§ REQUEST
Reproduce the material word for word, from its beginning through the line containing "List the series", including that line.

(Chart reading exercises)
○ ○ ○ ○ ○

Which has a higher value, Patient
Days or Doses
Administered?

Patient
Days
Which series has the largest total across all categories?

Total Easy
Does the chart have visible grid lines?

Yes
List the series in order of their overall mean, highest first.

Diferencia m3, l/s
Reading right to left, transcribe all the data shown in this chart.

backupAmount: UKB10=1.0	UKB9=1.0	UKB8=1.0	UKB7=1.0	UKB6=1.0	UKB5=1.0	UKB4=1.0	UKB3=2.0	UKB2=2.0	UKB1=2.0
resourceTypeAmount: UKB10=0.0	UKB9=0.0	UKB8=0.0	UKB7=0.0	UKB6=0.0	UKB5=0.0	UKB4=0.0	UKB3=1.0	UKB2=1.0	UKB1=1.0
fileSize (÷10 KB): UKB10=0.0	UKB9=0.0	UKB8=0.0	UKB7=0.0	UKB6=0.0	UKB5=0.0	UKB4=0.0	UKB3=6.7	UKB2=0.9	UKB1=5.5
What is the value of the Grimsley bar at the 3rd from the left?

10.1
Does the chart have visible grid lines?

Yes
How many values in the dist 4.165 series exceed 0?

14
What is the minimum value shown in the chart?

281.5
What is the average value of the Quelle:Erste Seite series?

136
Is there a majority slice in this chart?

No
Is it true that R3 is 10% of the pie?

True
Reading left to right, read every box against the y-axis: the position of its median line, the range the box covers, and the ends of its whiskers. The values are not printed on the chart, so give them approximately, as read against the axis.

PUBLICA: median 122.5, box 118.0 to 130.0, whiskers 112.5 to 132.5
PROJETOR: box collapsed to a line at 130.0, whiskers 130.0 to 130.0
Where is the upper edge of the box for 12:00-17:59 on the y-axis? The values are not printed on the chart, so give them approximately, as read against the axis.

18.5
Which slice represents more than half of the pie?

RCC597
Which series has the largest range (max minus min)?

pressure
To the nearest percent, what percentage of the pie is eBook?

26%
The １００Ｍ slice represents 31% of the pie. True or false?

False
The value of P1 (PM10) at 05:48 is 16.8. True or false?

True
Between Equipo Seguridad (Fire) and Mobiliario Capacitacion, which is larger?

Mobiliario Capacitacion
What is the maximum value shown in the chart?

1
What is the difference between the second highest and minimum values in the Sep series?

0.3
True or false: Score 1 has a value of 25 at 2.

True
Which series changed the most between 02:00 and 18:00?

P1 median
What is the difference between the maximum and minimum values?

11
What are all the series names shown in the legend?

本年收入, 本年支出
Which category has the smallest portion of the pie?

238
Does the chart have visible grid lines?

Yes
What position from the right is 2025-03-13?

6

○ ○ ○ ○ ○

§ TASK RESULT
Which has a higher value, Patient
Days or Doses
Administered?

Patient
Days
Which series has the largest total across all categories?

Total Easy
Does the chart have visible grid lines?

Yes
List the series in order of their overall mean, highest first.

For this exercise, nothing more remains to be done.